ARBÖ: Intensiv-Regen erhöht Aquaplaning-Gefahr

Wien (OTS) - Die prognostizierten teilweise intensiven Regenfälle erhöhen heute auf den Straßen österreichweit auch die Aquaplaning-Gefahr. Dabei wird unterschätzt, dass Schleudergefahr schon bei relativ geringer Geschwindigkeit entsteht, warnt der ARBÖ.

Auf Aquaplaning-Vorboten sollte rasch reagiert werden, um einen Unfall zu vermeiden. Sobald die Spur des vorausfahrenden Fahrzeuges schnell wieder verschwindet, da bereits ein dicker Wasserfilm die Fahrbahn bedeckt, unbedingt Fahrtempo reduzieren und Sicherheitsabstand zum vorausfahrenden Fahrzeug vergrößern. Mancher Autolenker ist jedoch unsicher, ängstlich und fährt dadurch dem voranfahrenden Fahrzeug zu knapp auf.
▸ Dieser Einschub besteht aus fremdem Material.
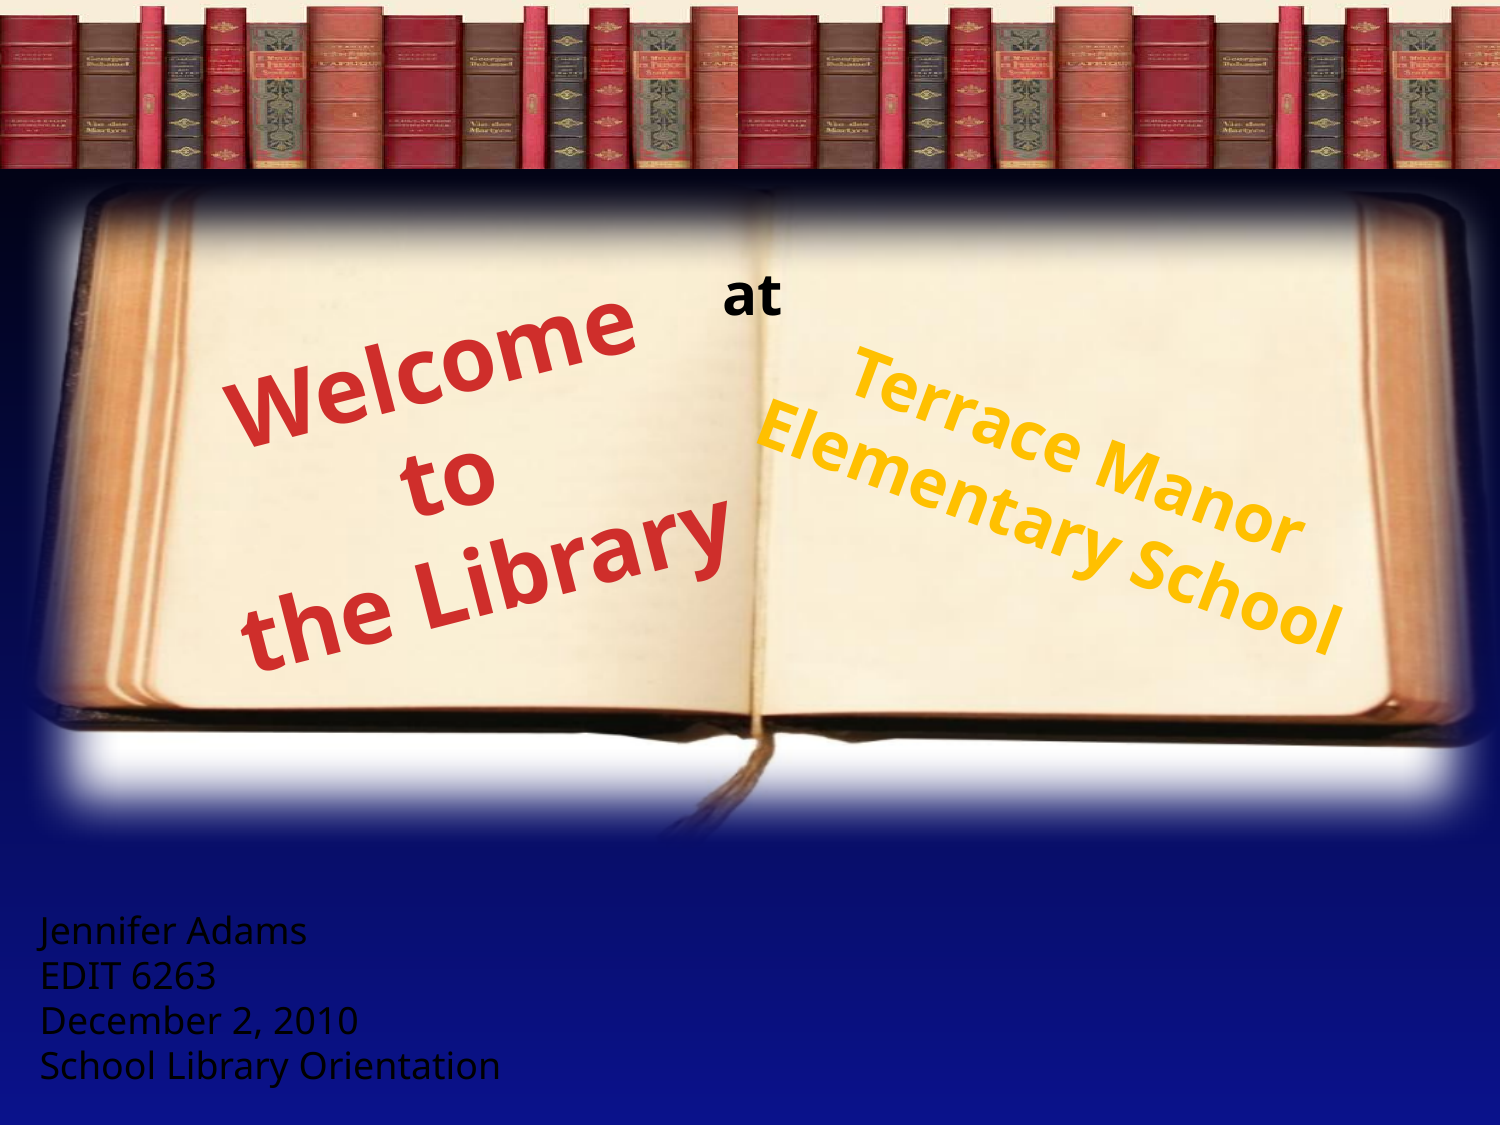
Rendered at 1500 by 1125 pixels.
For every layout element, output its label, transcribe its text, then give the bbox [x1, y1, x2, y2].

text_box Jennifer Adams EDIT 6263 December 2, 2010 School Library Orientation [24, 899, 538, 1095]
picture [19, 174, 1500, 850]
picture [0, 0, 1500, 169]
Anderen fehlt wiederum gänzlich das Gefahrenbewusstsein - Aquaplaning sowie Bremswege werden unterschätzt - man möchte der unangenehmen Fahrsituation möglichst rasch entkommen und ist deshalb mit erhöhter Geschwindigkeit unterwegs, so die ARBÖ-Fahrsicherheits-Experten.

Gerät das Fahrzeug durch Aquaplaning ins Schleudern, ist es wichtig, nicht zu bremsen, denn unkontrollierte Fahrzeugbewegungen sind dadurch fast unvermeidbar. Lenkbewegungen möglichst vermeiden, denn sobald der Reifen wieder auf griffige Fahrbahn kommt, nimmt das Fahrzeug sofort diese Richtung an und kann nur mehr schwer manövriert werden. Das Lenkrad sollte deshalb möglichst gerade gehalten werden. Weiters ausgekuppeln und - beim Automatikgetriebe - weg vom Gaspedal, rät der ARBÖ. In speziellen Fahrtechnikkursen können übrigens auf den Geländen der ARBÖ-Trainings-Zentren das Fahrverhalten bei extremen Witterungsbedingungen trainiert werden (www.fahrsicherheitszentren.at).